Ah, nothing's right anymore
, Jimmy thought.
Nothing
feels safe. Maybe I need to see the school psychologist.

He moved north, away from the loch. Minutes later he rounded the last hill and saw Lochgilphead Central School.
If I hurry, I might
be able to make it before these clouds dump rain on me,
Jimmy thought.

No such luck.

The rain came down in sheets, soaking Jimmy even as he sprinted the rest of the way. He emerged from the moors and raced down the hill to the teachers' parking lot. He saw some of his teachers balancing various colored umbrellas while digging in the trunks of their cars; others holding steaming mugs of coffee, huddled under the side door arch.

Jimmy searched their faces. No Miss Finney. He entered the building, shed his jacket in his locker, and squeaked down the hall. She wasn't in her classroom, either.
Must be a library day,
Jimmy thought as he glanced at the clock. He had ten minutes until homeroom. Plenty of time.

Jimmy eased open the library doors, and there she was, checking out books to a handful of underclassmen. Her dark hair was up in a high ponytail, thin glasses resting on the edge of her nose. She wore a dark-green sweater vest over a gray blouse. Nothing at all out of the ordinary. No medieval warrior princess like the night before. Maybe he was just mistaken, and it was someone else. After all that running through a driving rain, it could have been anyone. But Miss Finney had been there to help him up. And there was no mistaking her. She'd even said, “I'll handle this,” right to his face!

It had to be her. But how to approach her?
Uh, Miss Finney, I was
wondering . . . what were you doing out in the rain fighting a strange man-thing
with long fingers?
That just didn't seem quite right. Not knowing what to say, he waited in line behind the underclassmen.

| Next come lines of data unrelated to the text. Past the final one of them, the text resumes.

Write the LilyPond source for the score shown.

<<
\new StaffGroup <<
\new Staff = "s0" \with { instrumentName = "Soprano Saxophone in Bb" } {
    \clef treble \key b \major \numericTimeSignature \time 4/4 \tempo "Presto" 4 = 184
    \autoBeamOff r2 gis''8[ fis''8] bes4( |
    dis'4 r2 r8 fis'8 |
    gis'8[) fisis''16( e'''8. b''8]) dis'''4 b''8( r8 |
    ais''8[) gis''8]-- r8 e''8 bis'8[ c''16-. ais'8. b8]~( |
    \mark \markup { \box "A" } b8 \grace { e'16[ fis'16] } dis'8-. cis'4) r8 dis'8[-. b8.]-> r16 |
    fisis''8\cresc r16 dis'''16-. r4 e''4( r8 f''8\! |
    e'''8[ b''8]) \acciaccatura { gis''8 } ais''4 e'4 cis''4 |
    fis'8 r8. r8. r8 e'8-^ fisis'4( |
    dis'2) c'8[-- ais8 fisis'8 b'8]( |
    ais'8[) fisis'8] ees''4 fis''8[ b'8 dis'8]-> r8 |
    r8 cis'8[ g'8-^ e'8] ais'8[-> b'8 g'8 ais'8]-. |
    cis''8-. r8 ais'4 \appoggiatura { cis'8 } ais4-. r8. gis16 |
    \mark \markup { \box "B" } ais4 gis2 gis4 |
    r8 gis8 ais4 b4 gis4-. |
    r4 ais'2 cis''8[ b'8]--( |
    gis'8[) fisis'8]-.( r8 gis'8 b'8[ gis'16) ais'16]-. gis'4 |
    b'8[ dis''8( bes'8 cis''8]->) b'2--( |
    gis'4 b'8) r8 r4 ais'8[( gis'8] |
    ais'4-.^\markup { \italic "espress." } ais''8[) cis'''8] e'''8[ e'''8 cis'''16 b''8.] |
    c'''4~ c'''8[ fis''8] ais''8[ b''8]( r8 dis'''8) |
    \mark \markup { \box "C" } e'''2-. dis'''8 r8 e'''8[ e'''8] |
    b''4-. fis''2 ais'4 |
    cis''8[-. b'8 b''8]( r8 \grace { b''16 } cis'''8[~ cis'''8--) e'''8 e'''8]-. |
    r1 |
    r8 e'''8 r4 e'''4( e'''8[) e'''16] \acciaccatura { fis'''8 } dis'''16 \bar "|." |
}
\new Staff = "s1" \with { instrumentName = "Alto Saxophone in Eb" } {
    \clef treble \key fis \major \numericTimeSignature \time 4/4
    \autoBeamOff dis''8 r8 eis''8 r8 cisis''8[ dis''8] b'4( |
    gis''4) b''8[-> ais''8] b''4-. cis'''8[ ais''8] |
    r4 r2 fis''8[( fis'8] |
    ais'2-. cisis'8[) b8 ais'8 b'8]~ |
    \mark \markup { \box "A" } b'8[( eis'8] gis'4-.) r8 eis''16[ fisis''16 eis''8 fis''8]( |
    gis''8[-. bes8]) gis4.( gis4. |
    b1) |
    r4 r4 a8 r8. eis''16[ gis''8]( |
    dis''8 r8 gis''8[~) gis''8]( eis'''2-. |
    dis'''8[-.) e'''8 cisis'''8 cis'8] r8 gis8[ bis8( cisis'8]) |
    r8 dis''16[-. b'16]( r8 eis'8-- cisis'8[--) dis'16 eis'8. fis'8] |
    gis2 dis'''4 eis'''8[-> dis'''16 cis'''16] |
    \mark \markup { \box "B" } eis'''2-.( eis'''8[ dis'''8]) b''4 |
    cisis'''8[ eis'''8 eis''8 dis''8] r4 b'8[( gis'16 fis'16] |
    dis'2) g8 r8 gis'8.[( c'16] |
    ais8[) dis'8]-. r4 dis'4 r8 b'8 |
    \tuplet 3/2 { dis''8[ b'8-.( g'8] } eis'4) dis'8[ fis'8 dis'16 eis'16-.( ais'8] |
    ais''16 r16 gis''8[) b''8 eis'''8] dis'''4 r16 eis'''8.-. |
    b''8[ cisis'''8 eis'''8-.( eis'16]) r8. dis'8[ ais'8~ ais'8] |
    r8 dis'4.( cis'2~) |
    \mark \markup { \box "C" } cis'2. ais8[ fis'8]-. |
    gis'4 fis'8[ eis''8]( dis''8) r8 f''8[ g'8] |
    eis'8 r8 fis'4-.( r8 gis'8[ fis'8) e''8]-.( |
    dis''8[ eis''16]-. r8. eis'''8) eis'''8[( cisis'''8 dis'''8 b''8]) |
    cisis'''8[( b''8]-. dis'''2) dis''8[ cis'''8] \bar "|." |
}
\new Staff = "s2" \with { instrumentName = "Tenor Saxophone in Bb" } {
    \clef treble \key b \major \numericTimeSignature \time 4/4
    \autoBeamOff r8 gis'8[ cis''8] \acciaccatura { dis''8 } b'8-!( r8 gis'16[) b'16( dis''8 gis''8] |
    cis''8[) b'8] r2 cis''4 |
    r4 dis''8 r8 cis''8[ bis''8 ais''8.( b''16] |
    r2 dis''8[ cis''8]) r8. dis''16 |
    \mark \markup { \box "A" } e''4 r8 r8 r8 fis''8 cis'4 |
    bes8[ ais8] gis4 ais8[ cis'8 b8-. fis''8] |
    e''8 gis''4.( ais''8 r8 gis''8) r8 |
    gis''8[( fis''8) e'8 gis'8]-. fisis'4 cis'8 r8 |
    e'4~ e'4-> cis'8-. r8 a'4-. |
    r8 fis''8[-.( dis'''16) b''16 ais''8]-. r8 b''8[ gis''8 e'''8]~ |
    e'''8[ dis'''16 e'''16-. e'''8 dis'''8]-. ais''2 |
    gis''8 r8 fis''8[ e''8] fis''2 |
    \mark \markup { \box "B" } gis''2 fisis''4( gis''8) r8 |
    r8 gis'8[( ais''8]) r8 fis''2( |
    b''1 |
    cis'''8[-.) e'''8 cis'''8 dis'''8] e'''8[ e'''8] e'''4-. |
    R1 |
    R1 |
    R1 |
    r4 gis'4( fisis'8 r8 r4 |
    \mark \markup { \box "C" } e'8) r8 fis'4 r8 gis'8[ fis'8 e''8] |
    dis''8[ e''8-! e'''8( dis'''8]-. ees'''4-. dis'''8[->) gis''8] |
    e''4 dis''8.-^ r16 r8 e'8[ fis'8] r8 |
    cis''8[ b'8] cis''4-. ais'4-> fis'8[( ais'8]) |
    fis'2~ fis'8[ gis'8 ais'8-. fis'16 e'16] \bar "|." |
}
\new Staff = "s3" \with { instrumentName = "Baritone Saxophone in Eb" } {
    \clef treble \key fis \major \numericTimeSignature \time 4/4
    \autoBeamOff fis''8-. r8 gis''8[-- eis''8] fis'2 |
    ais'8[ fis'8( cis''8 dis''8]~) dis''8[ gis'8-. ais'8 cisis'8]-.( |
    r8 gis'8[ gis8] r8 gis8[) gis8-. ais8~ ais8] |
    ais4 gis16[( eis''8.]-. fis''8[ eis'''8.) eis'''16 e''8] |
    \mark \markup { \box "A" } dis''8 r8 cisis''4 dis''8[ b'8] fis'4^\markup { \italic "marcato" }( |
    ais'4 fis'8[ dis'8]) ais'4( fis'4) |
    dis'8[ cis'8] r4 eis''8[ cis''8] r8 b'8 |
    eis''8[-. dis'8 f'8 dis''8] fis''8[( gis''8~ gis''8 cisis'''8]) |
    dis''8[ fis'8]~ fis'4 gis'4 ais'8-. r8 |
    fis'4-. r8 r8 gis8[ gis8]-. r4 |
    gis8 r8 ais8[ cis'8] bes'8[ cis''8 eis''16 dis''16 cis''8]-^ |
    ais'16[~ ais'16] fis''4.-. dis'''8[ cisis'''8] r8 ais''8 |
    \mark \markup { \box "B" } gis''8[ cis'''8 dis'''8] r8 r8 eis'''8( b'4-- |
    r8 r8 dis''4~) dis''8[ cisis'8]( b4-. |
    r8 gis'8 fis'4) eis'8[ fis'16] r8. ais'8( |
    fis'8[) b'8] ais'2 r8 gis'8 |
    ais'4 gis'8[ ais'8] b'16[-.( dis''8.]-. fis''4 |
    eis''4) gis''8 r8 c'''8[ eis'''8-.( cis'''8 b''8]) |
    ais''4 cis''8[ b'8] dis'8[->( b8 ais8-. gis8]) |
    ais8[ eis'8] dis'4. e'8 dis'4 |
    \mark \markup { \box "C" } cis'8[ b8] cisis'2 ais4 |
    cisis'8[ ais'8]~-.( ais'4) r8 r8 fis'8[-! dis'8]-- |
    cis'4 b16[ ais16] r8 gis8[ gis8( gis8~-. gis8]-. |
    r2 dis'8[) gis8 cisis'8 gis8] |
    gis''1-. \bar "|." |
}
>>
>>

Jimmy watched the clock. Only a couple of minutes left before homeroom. Little heads of blond and curly black bounced up and down in front of the check-out counter. Miss Finney smiled warmly at each one and then sent them on their way with a cherished new treasure. At last, it was Jimmy's turn.

He waited. Maybe she would say something first. She looked above the rim of her glasses at him.

He couldn't stand it. “Miss Finney, yesterday, in the rain yu—”

“Not here, Jimmy.” She put a finger to her lips and glanced at the students who'd gotten in line behind Jimmy.

“But—”

“Not now.” She winced.

Jimmy looked at her sweater near her waist. There was a small spot there, darker than the sweater. “I knew it,” he said. “It jabbed yu, didn't it? Are—”

“Shh, Jimmy Gresham!” she said. “We're in a library, yu know.”

“But yu . . . yu're hurt?”

“Never yu mind.”

Jimmy started to speak again, but Miss Finney raised her voice and said, “Yu've come to pick up yur book, then?”

“Uh . . . I didn't check out anything.”

“Of course, yu did, Jimmy boy. Why, yu put it on a reserve just the other day.”